## Task requirements
From the entries provided below, copy each line that contains the word "conscience".

====

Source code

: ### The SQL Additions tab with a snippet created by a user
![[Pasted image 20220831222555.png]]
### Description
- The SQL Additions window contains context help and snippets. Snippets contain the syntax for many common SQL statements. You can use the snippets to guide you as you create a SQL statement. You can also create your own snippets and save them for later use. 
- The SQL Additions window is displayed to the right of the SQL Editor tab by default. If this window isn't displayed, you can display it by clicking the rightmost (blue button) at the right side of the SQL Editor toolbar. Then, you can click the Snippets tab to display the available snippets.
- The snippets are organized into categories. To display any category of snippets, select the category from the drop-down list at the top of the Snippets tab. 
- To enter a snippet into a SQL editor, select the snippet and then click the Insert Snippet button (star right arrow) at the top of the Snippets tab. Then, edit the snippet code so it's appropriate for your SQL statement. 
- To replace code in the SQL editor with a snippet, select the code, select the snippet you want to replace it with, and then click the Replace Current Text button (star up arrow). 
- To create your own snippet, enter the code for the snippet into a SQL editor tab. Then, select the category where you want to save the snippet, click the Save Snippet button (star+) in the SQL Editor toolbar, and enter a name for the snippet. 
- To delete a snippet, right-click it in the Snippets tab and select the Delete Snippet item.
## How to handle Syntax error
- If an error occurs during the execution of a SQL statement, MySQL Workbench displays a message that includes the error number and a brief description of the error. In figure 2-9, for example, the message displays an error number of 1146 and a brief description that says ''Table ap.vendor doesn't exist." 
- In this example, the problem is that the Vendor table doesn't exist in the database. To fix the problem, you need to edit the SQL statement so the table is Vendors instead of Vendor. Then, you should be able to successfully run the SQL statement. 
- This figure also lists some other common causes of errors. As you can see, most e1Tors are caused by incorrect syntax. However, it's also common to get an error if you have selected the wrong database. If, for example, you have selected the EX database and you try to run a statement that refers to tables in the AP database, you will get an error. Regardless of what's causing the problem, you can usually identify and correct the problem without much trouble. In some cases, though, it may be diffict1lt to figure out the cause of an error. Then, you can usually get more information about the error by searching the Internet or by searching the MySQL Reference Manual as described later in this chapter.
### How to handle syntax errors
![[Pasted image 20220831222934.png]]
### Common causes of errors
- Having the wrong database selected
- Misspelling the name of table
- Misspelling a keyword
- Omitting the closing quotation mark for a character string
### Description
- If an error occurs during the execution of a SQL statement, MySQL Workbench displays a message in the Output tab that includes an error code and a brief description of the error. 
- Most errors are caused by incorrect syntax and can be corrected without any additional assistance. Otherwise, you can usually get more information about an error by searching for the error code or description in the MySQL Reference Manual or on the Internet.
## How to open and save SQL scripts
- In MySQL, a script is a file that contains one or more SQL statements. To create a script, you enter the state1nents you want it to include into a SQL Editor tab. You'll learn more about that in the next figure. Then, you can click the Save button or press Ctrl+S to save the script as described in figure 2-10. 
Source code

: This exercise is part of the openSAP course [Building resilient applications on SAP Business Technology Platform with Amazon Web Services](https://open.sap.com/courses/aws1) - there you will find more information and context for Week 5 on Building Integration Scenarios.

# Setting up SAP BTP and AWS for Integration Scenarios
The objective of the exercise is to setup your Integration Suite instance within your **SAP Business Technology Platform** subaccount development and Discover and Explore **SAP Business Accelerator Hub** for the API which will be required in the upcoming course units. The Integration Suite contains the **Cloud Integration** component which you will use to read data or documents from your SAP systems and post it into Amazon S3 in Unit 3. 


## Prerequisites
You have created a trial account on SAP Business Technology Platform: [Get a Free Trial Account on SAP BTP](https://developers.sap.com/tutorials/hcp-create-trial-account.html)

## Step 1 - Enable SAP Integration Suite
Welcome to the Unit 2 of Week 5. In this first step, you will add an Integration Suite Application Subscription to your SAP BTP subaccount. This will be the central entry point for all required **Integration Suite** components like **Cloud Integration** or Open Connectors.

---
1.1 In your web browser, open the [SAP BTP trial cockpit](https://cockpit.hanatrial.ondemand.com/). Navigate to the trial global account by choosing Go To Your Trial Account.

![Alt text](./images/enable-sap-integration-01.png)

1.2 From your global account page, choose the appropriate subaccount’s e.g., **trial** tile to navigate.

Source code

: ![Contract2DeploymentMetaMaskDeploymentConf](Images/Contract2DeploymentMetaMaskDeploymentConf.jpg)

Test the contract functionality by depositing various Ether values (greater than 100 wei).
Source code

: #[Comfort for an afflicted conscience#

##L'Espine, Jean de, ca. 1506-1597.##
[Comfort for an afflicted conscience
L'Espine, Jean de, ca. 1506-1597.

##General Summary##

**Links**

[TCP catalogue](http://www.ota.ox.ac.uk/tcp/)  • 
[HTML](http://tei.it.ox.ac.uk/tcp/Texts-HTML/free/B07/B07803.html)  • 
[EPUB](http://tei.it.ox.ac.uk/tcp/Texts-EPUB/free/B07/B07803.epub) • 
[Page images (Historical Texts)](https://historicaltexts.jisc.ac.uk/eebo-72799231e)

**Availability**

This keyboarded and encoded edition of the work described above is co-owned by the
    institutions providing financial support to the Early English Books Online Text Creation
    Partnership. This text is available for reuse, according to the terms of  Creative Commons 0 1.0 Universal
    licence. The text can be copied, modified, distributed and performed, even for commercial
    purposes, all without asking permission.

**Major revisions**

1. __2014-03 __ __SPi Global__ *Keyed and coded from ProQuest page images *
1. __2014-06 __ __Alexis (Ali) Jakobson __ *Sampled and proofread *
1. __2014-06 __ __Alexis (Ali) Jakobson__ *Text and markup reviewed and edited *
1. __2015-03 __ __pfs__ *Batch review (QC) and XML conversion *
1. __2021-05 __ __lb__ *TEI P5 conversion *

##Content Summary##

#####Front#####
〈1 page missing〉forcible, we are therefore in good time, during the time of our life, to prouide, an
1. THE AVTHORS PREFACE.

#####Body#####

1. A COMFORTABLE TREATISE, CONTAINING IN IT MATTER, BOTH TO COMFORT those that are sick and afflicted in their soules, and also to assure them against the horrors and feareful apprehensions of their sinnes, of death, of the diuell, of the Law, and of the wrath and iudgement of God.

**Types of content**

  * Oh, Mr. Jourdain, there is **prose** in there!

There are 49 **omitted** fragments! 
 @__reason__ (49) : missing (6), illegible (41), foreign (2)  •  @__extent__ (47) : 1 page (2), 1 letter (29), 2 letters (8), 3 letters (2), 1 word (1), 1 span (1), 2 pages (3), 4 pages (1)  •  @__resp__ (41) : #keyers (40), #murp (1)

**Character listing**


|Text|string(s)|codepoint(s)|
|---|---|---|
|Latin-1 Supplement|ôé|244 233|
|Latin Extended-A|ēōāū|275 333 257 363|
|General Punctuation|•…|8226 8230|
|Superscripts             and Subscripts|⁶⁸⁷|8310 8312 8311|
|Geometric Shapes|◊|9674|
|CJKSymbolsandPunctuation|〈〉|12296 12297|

====

## Written solution
: #[Comfort for an afflicted conscience#
[Comfort for an afflicted conscience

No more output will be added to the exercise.